Scarcely had they reached the spacious porch, when, the gate being open, they saw that a crowd had assembled in the street. A low vehicle was slowly approaching, a kind of tilted cart drawn by one horse, which a lieutenant of Zouaves was leading. They at once thought that a wounded man was being brought to them.

'Yes, yes, it's here; come in!'

But they learned that they were mistaken. The wounded man lying in the cart was Marshal MacMahon, whose left hip had been half carried away by a splinter of a shell, and who, after a first dressing at a gardener's little house, was now being taken to the Sub-Prefecture. His head was bare, he was half undressed, and the gold embroidery of his uniform was soiled with dust and blood. He did not speak, but he had raised his head and was glancing vaguely around him. On perceiving the three women who stood there painfully impressed, their hands clasped at sight of the great misfortune that was passing—the whole army struck in the person of its commander at the very first shells fired by the foe—he made a slight inclination of the head, smiling feebly in a paternal way. Some of the bystanders respectfully uncovered, whilst others bustled about, relating that General Ducrot had just been appointed commander-in-chief. It was now half-past seven o'clock.

'And the Emperor?' asked Henriette of a bookseller who was standing at his door near by.

'He passed about an hour ago.
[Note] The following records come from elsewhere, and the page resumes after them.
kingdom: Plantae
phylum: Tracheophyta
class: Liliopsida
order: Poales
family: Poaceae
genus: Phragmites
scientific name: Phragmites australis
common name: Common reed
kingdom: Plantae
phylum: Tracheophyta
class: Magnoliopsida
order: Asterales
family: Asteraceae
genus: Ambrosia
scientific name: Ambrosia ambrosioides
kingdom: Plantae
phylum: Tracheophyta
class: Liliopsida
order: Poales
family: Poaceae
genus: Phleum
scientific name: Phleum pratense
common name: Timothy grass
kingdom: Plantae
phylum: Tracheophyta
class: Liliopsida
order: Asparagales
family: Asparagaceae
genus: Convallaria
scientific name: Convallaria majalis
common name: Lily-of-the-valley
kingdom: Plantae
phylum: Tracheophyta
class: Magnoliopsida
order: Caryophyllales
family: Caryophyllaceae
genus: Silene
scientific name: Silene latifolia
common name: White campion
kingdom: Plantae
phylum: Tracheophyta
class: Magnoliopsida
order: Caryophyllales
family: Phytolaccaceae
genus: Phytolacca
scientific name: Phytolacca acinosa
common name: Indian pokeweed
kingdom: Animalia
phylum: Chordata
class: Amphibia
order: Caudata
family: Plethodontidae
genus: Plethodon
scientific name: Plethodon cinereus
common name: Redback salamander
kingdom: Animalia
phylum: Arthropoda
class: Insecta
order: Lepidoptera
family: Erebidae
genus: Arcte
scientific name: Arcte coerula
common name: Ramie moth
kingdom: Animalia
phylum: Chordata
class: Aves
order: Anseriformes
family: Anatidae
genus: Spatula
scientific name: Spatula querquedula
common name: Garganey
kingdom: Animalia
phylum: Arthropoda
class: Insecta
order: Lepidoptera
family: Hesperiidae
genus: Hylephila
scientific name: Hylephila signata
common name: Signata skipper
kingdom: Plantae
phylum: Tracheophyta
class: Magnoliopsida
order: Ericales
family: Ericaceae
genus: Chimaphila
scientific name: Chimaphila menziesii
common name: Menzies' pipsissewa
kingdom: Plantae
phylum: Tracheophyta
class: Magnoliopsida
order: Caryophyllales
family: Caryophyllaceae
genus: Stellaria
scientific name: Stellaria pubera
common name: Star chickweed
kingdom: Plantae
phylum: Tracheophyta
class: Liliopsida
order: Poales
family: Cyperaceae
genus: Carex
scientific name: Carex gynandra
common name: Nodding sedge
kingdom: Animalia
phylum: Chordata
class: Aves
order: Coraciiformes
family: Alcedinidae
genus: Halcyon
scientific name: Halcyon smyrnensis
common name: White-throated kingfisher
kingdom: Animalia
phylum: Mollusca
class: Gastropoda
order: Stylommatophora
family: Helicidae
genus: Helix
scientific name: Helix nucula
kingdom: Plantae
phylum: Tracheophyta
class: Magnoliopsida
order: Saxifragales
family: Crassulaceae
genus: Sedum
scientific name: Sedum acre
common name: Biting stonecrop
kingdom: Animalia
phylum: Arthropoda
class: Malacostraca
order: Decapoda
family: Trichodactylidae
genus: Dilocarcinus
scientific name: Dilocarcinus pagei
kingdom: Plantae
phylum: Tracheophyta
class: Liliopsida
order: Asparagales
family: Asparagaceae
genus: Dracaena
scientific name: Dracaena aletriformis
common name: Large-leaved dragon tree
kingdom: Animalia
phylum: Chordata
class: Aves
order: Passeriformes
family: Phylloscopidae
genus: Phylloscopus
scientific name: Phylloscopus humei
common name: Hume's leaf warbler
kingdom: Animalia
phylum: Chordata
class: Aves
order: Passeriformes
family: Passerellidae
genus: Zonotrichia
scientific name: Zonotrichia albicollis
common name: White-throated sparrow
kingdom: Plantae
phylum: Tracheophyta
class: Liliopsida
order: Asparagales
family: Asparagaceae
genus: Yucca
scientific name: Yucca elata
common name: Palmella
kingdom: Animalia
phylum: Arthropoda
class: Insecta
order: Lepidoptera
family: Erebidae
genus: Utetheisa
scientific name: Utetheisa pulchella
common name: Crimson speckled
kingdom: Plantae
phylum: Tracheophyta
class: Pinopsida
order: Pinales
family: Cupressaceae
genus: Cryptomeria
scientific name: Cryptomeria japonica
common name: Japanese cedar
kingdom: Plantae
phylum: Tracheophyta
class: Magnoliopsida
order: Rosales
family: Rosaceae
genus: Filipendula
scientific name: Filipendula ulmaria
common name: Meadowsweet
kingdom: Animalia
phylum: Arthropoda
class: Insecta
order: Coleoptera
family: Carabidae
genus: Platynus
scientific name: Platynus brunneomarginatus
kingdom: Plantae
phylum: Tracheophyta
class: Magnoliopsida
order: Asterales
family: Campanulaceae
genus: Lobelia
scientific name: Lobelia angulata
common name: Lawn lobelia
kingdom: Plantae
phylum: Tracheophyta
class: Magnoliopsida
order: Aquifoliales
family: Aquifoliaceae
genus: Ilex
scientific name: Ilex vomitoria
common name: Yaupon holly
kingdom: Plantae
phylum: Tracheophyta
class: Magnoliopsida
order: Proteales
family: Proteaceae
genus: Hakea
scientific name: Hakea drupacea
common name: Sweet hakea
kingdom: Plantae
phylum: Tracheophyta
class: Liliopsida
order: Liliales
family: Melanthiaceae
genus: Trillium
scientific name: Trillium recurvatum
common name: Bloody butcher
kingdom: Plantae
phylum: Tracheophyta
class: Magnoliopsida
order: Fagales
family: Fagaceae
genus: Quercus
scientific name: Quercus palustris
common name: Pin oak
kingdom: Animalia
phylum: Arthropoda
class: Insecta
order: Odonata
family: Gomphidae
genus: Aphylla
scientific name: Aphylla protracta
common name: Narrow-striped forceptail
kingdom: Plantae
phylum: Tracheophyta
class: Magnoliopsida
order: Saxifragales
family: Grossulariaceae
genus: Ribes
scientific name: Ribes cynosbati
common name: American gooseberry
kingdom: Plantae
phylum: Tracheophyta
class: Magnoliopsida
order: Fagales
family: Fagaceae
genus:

I followed him, and saw him go off by the Balan gate. There's a report that a cannon ball has carried off his head.'

At this, however, a grocer over the way became quite indignant. 'It's all a pack of lies,' said he. 'Only brave men come to any harm.'

The cart conveying the marshal was now drawing near to the Place du Collège, where it became lost to view amid a swelling crowd, through which the most extraordinary rumours from the battlefield were already circulating. The fog was at last dispersing, and the streets were filling with sunlight.

'Now, ladies, it isn't outside, but here that you are wanted,' a gruff voice suddenly called from the courtyard.

They all three went in again, and found themselves in presence of Major Bouroche, who had already flung his uniform in a corner and donned a large white apron. Above all this whiteness, as yet unspotted, that huge head of his, covered with coarse bristling hair, that lion-like countenance was glowing with haste and energy. And so terrible did he seem to them, that they at once became his slaves, obedient to his beck and call, and bustling about to satisfy him.

'We have nothing,' said he; 'give me some linen. Try and find me some more mattresses. Show my men where the pump is.' And thereupon they ran hither and thither, and multiplied themselves as though they were his servants.